• **WHAT IS REQUIRED**
Print the data below exactly, but only the lines from the one containing "Title of the" down to the one containing "25. April 2018", inclusive.

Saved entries
'''

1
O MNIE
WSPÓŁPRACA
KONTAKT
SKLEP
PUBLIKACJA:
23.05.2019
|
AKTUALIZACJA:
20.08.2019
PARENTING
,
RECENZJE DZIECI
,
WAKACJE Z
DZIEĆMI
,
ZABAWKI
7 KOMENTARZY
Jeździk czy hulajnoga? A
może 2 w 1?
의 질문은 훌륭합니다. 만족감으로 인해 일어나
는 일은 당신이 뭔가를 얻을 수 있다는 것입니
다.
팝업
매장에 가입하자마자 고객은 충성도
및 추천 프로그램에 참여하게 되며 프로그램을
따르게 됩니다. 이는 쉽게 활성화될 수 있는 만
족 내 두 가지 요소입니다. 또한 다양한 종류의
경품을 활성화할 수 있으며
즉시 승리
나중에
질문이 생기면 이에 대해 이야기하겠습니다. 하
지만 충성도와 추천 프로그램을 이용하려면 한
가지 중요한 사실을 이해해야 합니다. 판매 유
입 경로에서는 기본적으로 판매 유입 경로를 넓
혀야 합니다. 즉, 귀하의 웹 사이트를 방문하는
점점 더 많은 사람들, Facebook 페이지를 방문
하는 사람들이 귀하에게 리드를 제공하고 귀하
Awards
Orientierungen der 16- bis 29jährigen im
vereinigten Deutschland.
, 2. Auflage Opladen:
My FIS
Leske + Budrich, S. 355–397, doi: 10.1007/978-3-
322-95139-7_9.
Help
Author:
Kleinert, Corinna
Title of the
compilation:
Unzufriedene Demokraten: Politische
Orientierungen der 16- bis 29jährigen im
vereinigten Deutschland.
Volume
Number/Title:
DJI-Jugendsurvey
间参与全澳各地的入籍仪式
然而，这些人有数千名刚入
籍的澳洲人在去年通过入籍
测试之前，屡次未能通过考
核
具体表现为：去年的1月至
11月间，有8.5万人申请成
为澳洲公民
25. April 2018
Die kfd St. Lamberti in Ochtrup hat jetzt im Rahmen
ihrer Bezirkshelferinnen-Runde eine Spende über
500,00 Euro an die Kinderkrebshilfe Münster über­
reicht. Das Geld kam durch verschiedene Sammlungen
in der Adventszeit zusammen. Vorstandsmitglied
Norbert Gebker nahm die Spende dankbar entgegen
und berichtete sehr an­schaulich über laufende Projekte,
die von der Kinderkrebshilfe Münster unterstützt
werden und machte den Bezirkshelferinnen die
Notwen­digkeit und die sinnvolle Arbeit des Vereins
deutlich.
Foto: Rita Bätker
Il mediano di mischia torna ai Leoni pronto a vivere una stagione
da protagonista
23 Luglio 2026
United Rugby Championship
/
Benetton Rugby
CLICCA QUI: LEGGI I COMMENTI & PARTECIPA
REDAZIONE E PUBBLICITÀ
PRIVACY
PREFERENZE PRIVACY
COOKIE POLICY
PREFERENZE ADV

'''

• **RESPONSE TO THE TASK**
Title of the
compilation:
Unzufriedene Demokraten: Politische
Orientierungen der 16- bis 29jährigen im
vereinigten Deutschland.
Volume
Number/Title:
DJI-Jugendsurvey
间参与全澳各地的入籍仪式
然而，这些人有数千名刚入
籍的澳洲人在去年通过入籍
测试之前，屡次未能通过考
核
具体表现为：去年的1月至
11月间，有8.5万人申请成
为澳洲公民
25. April 2018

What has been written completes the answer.